Meditazione
Profonda, intensa riflessione durante la quale si pensa seriamente a esperienze passate, si ponderano e si passano in rassegna questioni attuali o si considerano attentamente possibili eventi futuri.
Per poter meditare bisogna non avere distrazioni, essere per così dire soli con i propri pensieri. Isacco, per esempio, uscì a fare una passeggiata da solo sul far della sera per meditare, forse sul suo prossimo matrimonio con Rebecca. (Ge 24:63) Nella solitudine delle veglie notturne il salmista meditava sulla grandezza del Creatore. (Sl 63:6) Le meditazioni del cuore si dovrebbero concentrare su cose utili, sulla gloria e sulle attività di Geova, su cose che gli sono gradite (Sl 19:14; 49:3; 77:12; 143:5; Flp 4:8) e non sulle astuzie dei malvagi. — Pr 24:1, 2.
Chi medita in modo profittevole non sarà incline a dare risposte avventate. Rifletterà seriamente sulle questioni importanti e di conseguenza le sue risposte verranno dal cuore, non saranno qualche cosa di cui rammaricarsi poi. — Pr 15:28.
Quando Giosuè fu nominato sorvegliante della nazione d’Israele gli venne ordinato di fare una copia della legge di Geova, e gli fu detto (come viene tradotto in molte versioni bibliche) di ‘meditare’ su di essa giorno e notte. (Gsè 1:8; CEI, Di, PIB, VR) Il verbo reso qui “meditare” è haghàh. Fondamentalmente significa “emettere suoni inarticolati” ed è reso “gemere”, “ruggire”, “tubare” e “borbottare”. (Isa 16:7; 31:4; 38:14; 59:3) Haghàh ha anche il senso di “esprimere sottovoce” e “meditare”. (Sl 35:28; Pr 15:28) In Giosuè 1:8 la Traduzione del Nuovo Mondo rende correttamente il verbo ebraico haghàh “leggere sottovoce”. (Vedi anche Sl 1:2). La lettura sottovoce imprime in modo indelebile nella mente il materiale su cui uno medita. Nel Gesenius’s Hebrew and Chaldee Lexicon (trad. inglese di S. P. Tregelles, 1901, p. 215) viene detto di haghàh: “Prop[riamente] parlare fra sé, mormorando e a voce bassa, come spesso fa chi è assorto”. — Cfr. Sl 35:28; 37:30; 71:24; Isa 8:19; 33:18.

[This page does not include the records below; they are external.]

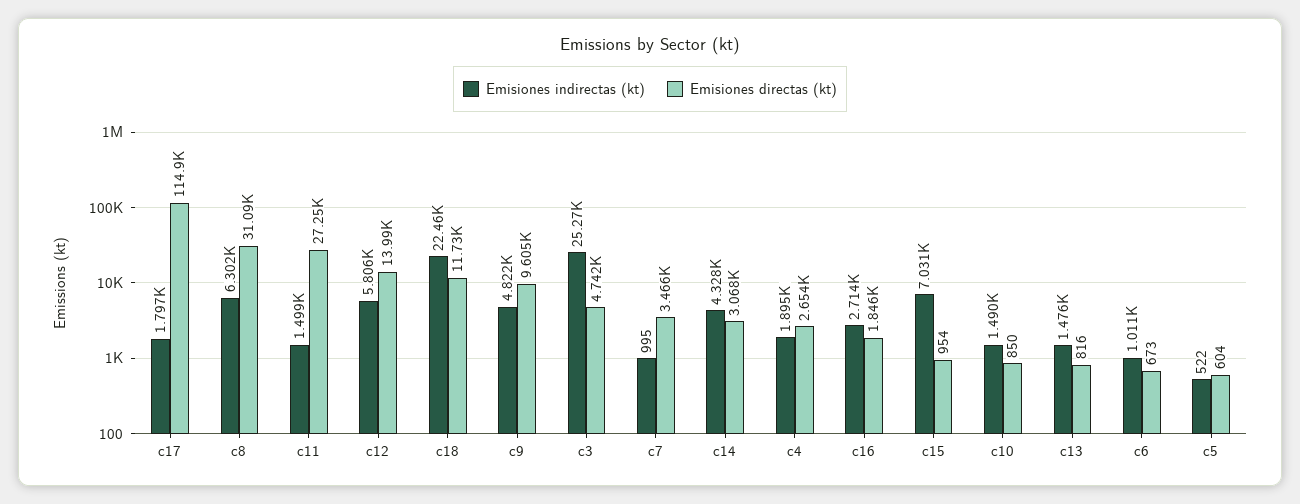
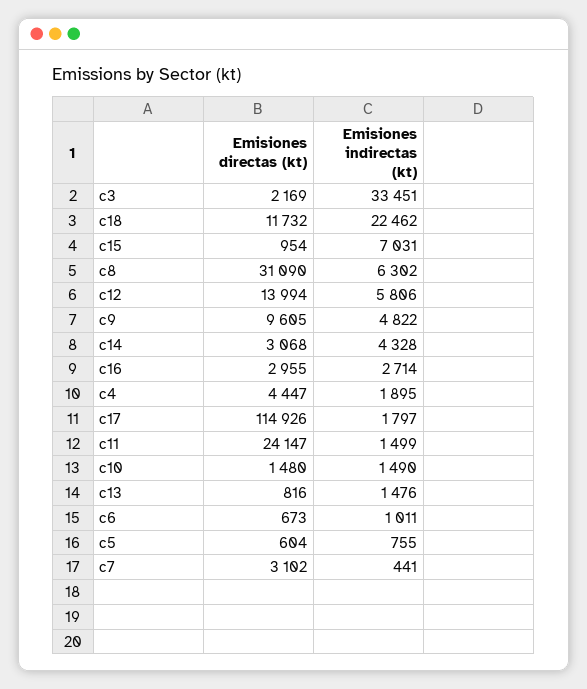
Emisiones directas (kt), c11: 27250 -> 24147
Emisiones indirectas (kt), c3: 25270 -> 33451
Emisiones directas (kt), c3: 4742 -> 2169
Emisiones indirectas (kt), c7: 995 -> 441
Emisiones directas (kt), c7: 3466 -> 3102
Emisiones directas (kt), c4: 2654 -> 4447
Emisiones directas (kt), c16: 1846 -> 2955
Emisiones directas (kt), c10: 850 -> 1480
Emisiones indirectas (kt), c5: 522 -> 755

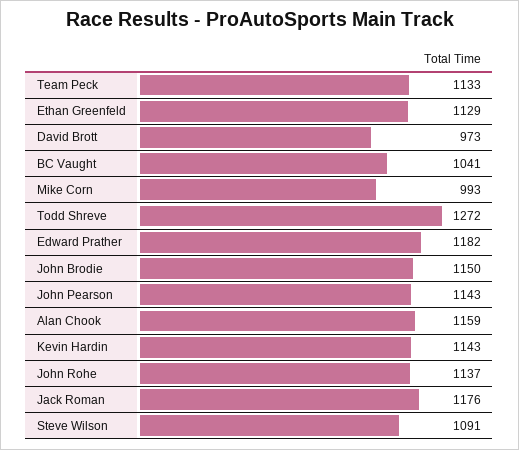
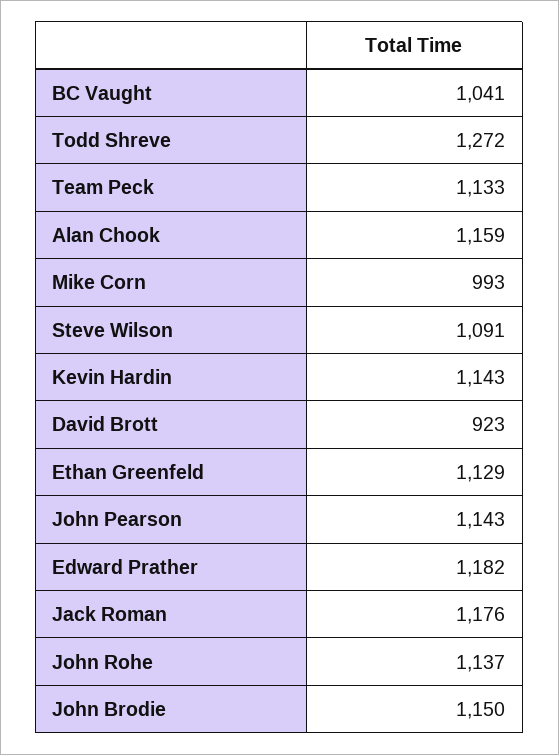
David Brott: 973 -> 923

L’apostolo Paolo disse a Timoteo di ponderare o meditare sulla propria condotta, sul proprio ministero e insegnamento. In qualità di sorvegliante, Timoteo doveva stare particolarmente attento a insegnare sana dottrina e a condurre una vita esemplare. — 1Tm 4:15.
Meditazione sbagliata. Dopo essere stati arrestati dal capitano del tempio ed essere stati minacciati dalle autorità ebraiche, che ingiunsero loro di non insegnare più nel nome di Gesù, gli apostoli Pietro e Giovanni tornarono dagli altri discepoli. Questi pregarono Dio rifacendosi alle parole profetiche di Davide: “‘Perché le nazioni son divenute tumultuose e i popoli han meditato cose vuote?’ . . . E sia Erode che Ponzio Pilato con gli uomini delle nazioni e con i popoli d’Israele si sono effettivamente radunati in questa città contro il tuo santo servitore Gesù, che tu hai unto, per fare le cose che la tua mano e il tuo consiglio avevano preordinato che avvenissero”. — At 4:1-3, 18, 21, 23-28.
Secondo il contesto le “cose vuote” di cui si parla qui non sono le cose che la gente di solito desidera nella vita, ma le cose in cui non c’è niente di buono e che sono del tutto inutili: pensieri, parole e tentativi di combattere contro Geova e contro i suoi servitori. — At 4:25.
Il re Davide disse a proposito di coloro che lo odiavano e volevano la sua morte: “Continuano a borbottare [forma di haghàh] inganni tutto il giorno”. (Sl 38:12) Queste meditazioni non erano semplici pensieri che passavano per la mente. Erano profondamente radicate nel cuore, essendo rivolte a un’impresa malvagia. Di uomini del genere lo scrittore di Proverbi dice: “Ciò che il loro cuore continua a meditare è la spoliazione, e ciò che le loro proprie labbra continuano a pronunciare è l’affanno”. — Pr 24:2.
Gesù disse a coloro che lo odiavano: “Perché ragionate di queste cose nei vostri cuori?” (Mr 2:8) Di tutti coloro che intendono ‘reprimere la verità in modo ingiusto’, l’apostolo Paolo dice: “Hanno vaneggiato nei loro ragionamenti e il loro cuore senza intelligenza si è ottenebrato”. Una simile meditazione è fatale. — Ro 1:18, 21.